The Seven Principles

Here are the PbD principles with some brief words on what they really mean:

1. Proactive not Reactive; Preventative not Remedial

The key idea behind this first principle is that you should think about data privacy at the beginning of the data security planning process —not after a data breach. Consider this principle as a kind of a mood setter for the rest of PbD.  Always be thinking privacy (ABTP)!

2. Privacy as the Default Setting

This is the hardest one for companies, especially in the high-tech world, to get their heads around. You’re supposed to give consumers the maximum privacy protection as a baseline: for example, explicit opt-in, safeguards to protect consumer data, restricted sharing, minimized data collection, and retention policies in place. Privacy by Default therefore directly lowers the data security risk profile: the less data you have, the less damaging a breach will be.

3. Privacy Embedded into Design

This is another tough one, especially for rapidly growing high-tech startups. Privacy is supposed to be embedded into the design of IT systems and business practices.  Talk to a typical software developer, and he’s most worried about completing core functionality for the product. Data security techniques such as encryption and authentication are usually put on the backburner in the rush to get features online. And testing for the most common hackable vulnerabilities in software—typically injection attacks—is also often neglected.  These principles tell designers that they should think about privacy as a core feature of the product.

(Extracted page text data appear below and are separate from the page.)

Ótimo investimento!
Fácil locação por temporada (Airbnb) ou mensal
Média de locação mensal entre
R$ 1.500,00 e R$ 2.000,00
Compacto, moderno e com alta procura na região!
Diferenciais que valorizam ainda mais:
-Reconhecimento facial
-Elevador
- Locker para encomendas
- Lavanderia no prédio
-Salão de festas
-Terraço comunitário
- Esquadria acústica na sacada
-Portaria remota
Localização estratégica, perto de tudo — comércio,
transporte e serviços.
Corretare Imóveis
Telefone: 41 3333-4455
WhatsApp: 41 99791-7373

4. Full Functionality – Positive-Sum, Not Zero-Sum

The idea here is that PbD will not compromise business goals. Basically, you can have privacy, revenue, and growth. You’re not sacrificing one for the other. Think of this one as helping to establish a PbD culture in your organization.

5. End-to-End Security – Full Lifecycle Protection

Privacy protections follow the data, wherever it goes. The same PbD principles apply when the data is first created, shared with others, and then finally archived. Appropriate encryption and authentication should protect the data till the very end when it finally gets deleted.

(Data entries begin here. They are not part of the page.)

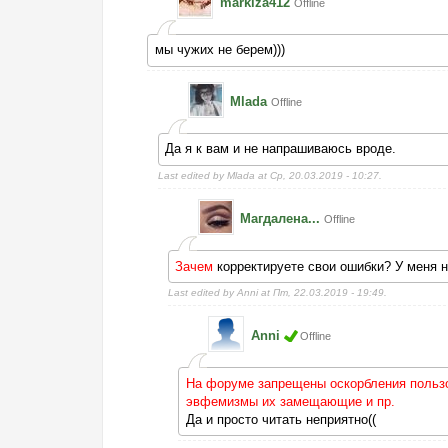
markiza412
Offline
мы чужих не берем)))
Mlada
Offline
Да я к вам и не напрашиваюсь вроде.
Last edited by Mlada at Ср, 20.03.2019 - 10:27.
Магдалена...
Offline
Зачем
корректируете свои ошибки? У меня н
Last edited by Anni at Пт, 22.03.2019 - 19:49.
Anni
Offline
На форуме запрещены оскорбления пользов
эвфемизмы их замещающие и пр.
Да и просто читать неприятно((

6. Visibility and Transparency – Keep it Open

This is the principle that helps build trust with consumers. Information about your privacy practices should be out in the open and written in non-legalese. There should be a clear redress mechanism for consumers, and lines of responsibility in the organization need to be established.

7. Respect for User Privacy – Keep it User-Centric

This final principle just makes it very clear that consumers own the data. The data held by the organization must be accurate, and the consumer must be given the power to make corrections. The consumer is also the only one who can grant and revoke consent on the use of the data.